- **EXCERPT TO READ**
______________________________

Sam Abrams is the director of the National Center for the Study of Privatization in Education at Teachers College, Columbia University, and the author of Education and the Commercial Mindset (Harvard University Press, 2016; paperback, 2018). Before joining Teachers College as a researcher in 2008, he was a high school teacher of history and economics for 18 years. 

DB: How did you get interested in education, society, and economics initially? What brought you to your research interests?

SA: My interest in education goes back to my sophomore year at Holyoke High School in Holyoke, Massachusetts. My English teacher, Ms. Dorothy Bach, ran the peer tutoring program and asked me to serve as a peer tutor in math and English. Ms. Bach ran the program in the school library during two of the school's three lunch periods. I was honored to be asked by Ms. Bach and immediately found myself at home as a peer tutor. I got a lot of satisfaction from seeing struggling students understand material, develop a sense of independence, and feel better about themselves. At the same time, as a student in Ms. Bach's class, I became quite aware of the impact of an excellent teacher. Ms. Bach was a stellar teacher--empathic, brilliant, and dedicated. She made everyone feel welcome, she radiated a love of literature, and she personified organization and hard work. The message was clear that democracy itself depended on the likes of Ms. Bach in the classroom.

______________________________

- **RECORD EXTRACTS**
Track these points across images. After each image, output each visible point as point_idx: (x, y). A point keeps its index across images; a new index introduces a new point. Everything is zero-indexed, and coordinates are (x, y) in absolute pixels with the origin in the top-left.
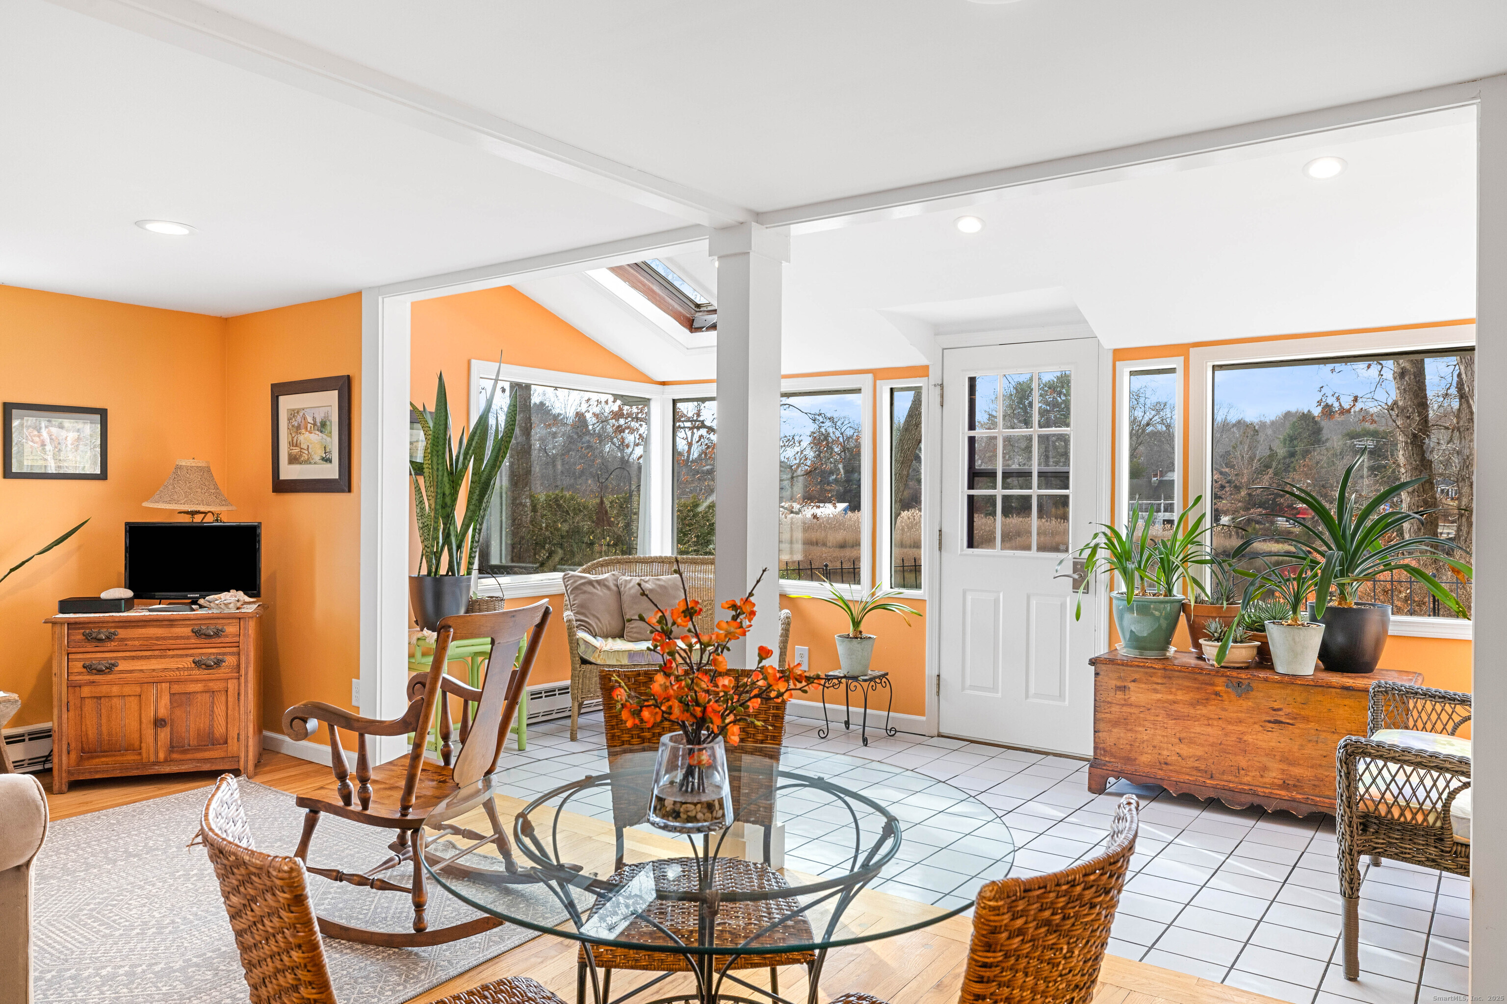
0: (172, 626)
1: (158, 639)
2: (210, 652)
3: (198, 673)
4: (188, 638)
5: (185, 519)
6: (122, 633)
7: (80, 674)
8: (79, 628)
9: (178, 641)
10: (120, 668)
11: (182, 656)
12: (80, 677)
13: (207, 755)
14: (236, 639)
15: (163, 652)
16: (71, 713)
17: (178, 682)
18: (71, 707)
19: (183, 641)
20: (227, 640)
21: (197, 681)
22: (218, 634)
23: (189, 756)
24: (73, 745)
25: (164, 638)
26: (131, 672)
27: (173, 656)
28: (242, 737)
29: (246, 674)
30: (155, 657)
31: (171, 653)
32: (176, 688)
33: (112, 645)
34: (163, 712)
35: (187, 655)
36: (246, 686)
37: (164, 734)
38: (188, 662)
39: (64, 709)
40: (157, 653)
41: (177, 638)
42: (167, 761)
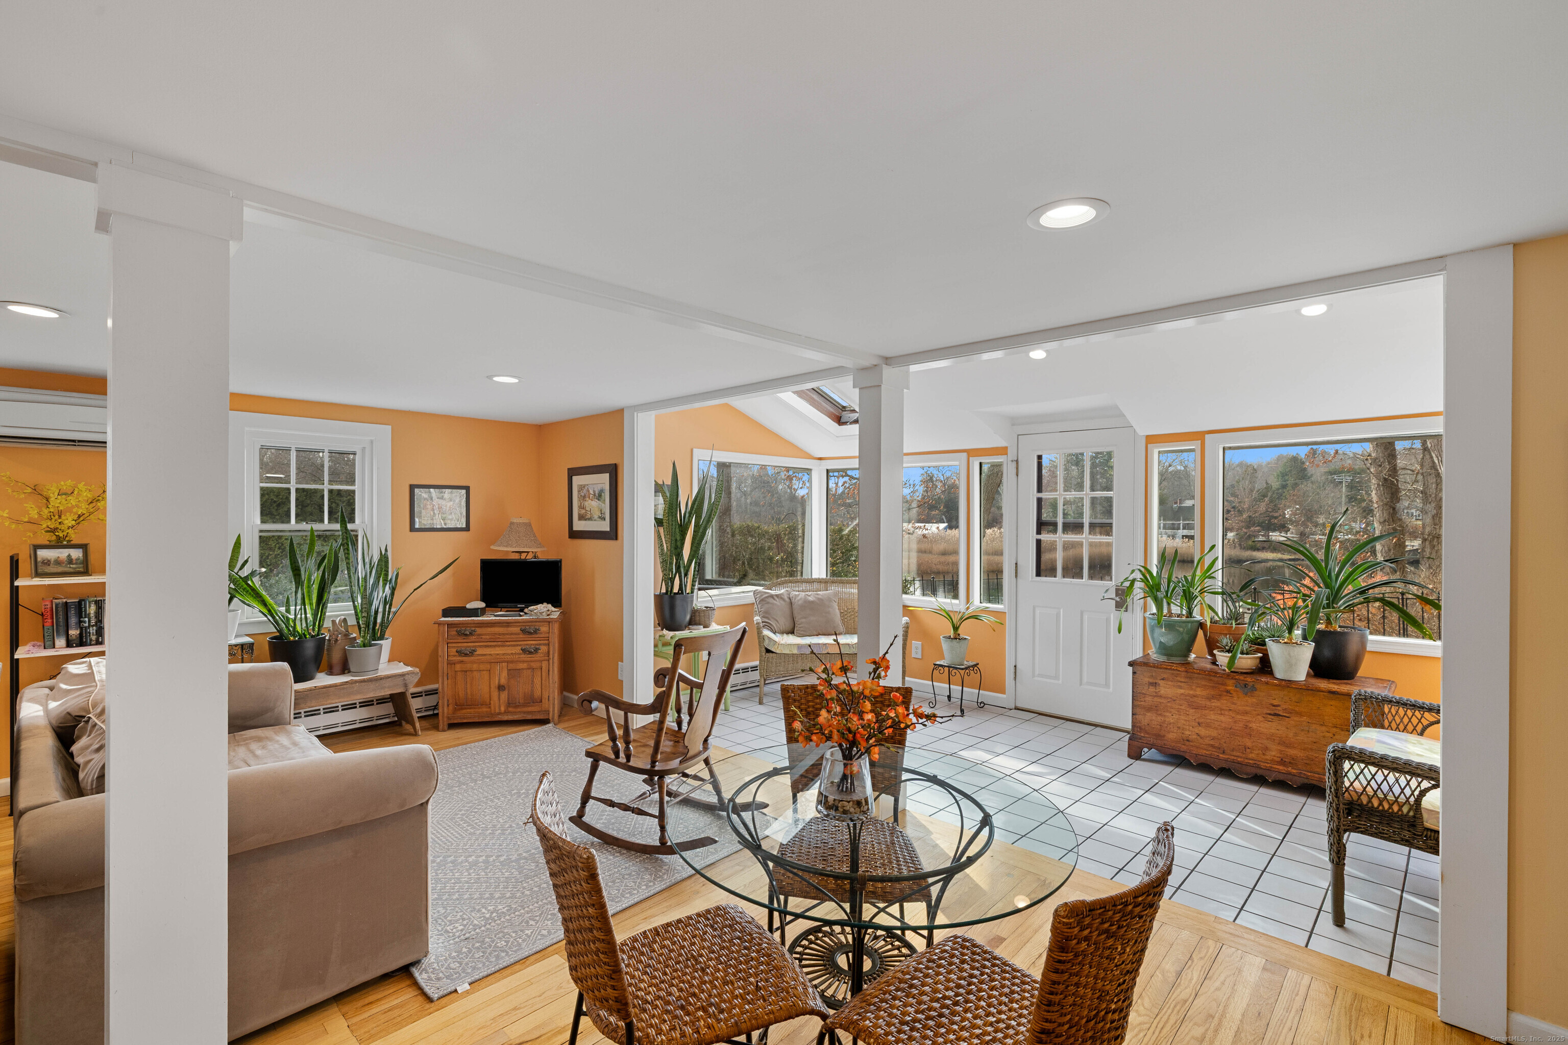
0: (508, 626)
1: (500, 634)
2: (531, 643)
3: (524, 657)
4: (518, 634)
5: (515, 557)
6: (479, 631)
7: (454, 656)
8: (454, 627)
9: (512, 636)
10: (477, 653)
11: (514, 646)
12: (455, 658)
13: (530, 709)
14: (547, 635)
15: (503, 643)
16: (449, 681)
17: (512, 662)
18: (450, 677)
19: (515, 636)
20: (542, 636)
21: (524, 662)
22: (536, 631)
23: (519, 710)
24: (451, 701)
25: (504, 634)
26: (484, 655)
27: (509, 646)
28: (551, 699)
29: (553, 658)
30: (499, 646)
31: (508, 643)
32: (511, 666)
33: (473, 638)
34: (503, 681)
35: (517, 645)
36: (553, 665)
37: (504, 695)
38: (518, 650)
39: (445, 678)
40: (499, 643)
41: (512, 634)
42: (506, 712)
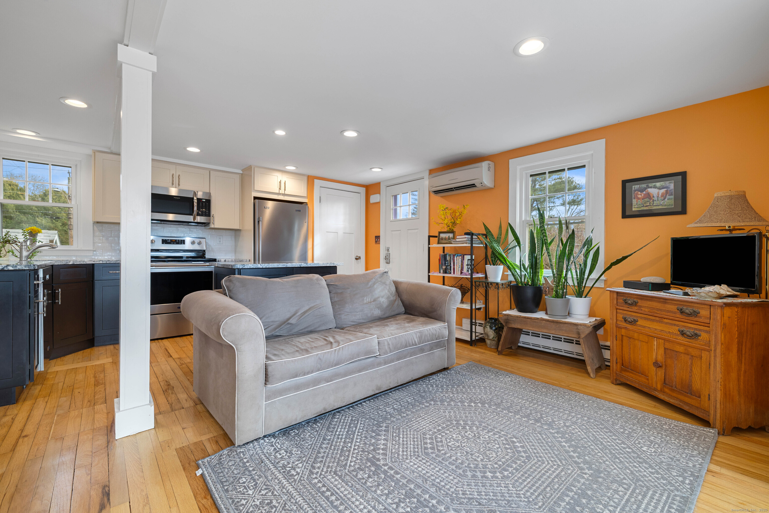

______________________________

- **GOAL OF THE EXERCISE**
Resume the interview with Sam Abrams right after its final sentence, continuing his account of how he came to education. The items have no part in this work.

- **YOUR RESPONSE**
Beyond that foundational experience, I was taken aback during my first years as a teacher myself in the early 1990s to see the confidence on Wall Street in for-profit management of public schools. The companies in this new sector were called educational management organizations (EMOs). The concept of EMOs struck me as incongruous. Education lacks the transparency necessary for proper contract enforcement. The result is contract failure. The parent, taxpayer, and legislator are all at a necessary distance. The immediate consumer is a child and thus in little, if any, position to judge the quality of service rendered. In sum, this confidence on Wall Street struck me as a classic case of paradigm encroachment. I followed the story of EMOs closely and a decade later got the opportunity to write a book about it. I think the epigraph for the prologue captures my puzzlement. It's from the economist Arthur Okun: "The market needs a place, and the market needs to be kept in place." 

DB: If you were to advise democratic socialists on our education policies, what would you suggest?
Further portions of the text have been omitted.